◆ PROBLEM DETAILS ◆
Please pick out every line of the records below that contains the string "values", and copy each of those lines in full. Letter case matters when matching.

Records taken from a dataset
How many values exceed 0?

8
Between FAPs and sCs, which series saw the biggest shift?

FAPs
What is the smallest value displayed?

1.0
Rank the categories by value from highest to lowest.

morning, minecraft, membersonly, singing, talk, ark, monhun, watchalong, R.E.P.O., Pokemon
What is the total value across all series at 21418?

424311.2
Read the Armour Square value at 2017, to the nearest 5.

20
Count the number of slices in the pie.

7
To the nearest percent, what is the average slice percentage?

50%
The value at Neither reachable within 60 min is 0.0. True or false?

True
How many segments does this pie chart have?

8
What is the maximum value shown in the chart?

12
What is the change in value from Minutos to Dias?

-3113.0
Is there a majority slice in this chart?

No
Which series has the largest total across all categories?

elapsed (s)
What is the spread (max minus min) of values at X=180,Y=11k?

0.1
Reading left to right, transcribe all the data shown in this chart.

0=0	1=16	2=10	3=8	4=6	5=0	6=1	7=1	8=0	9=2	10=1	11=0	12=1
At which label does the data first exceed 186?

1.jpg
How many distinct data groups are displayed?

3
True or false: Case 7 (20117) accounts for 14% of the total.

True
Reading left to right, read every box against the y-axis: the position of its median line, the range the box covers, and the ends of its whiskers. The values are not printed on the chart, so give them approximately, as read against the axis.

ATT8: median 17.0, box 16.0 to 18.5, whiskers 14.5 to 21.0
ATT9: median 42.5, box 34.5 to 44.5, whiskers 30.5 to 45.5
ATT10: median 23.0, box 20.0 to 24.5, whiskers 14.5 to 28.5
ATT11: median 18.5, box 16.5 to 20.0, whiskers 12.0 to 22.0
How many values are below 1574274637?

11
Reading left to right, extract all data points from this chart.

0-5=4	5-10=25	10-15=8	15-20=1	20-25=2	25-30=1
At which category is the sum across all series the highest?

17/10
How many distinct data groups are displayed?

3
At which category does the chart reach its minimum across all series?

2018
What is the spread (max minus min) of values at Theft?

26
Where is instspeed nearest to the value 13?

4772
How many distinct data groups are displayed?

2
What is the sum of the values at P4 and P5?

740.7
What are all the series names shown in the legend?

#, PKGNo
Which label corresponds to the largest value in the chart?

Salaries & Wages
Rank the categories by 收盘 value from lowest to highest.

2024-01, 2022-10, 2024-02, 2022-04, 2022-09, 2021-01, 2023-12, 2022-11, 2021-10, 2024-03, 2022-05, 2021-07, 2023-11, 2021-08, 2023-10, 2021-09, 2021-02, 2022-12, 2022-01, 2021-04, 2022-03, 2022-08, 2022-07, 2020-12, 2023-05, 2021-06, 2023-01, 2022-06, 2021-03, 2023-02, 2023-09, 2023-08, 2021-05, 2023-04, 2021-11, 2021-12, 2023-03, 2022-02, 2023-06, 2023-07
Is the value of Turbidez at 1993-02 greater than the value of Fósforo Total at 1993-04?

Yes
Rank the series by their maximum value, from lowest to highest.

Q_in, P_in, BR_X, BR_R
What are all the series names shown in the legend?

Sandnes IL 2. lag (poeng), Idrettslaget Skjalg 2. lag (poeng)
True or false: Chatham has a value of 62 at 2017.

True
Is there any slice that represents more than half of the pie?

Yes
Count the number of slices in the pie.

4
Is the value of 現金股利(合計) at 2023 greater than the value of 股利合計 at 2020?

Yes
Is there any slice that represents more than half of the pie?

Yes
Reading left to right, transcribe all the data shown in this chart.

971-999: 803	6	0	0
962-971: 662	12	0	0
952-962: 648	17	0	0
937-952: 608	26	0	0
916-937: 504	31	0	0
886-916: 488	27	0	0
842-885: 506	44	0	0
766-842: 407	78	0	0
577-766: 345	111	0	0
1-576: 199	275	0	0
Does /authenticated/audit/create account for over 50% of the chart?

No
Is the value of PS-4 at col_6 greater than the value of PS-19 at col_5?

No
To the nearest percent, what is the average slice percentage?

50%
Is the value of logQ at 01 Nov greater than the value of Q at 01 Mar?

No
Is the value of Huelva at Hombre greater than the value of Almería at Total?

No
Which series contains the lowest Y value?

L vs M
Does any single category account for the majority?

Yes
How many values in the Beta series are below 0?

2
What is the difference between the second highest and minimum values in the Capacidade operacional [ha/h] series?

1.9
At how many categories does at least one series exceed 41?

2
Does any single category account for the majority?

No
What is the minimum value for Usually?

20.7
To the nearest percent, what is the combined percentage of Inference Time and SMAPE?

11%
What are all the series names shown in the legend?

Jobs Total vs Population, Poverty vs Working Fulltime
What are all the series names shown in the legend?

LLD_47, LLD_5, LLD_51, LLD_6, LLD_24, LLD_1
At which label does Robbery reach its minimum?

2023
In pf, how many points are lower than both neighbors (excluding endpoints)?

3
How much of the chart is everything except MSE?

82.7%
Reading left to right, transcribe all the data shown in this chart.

◆ OUTPUT OF THE TASK ◆
How many values exceed 0?
What is the spread (max minus min) of values at X=180,Y=11k?
Reading left to right, read every box against the y-axis: the position of its median line, the range the box covers, and the ends of its whiskers. The values are not printed on the chart, so give them approximately, as read against the axis.
How many values are below 1574274637?
What is the spread (max minus min) of values at Theft?
What is the sum of the values at P4 and P5?
How many values in the Beta series are below 0?
What is the difference between the second highest and minimum values in the Capacidade operacional [ha/h] series?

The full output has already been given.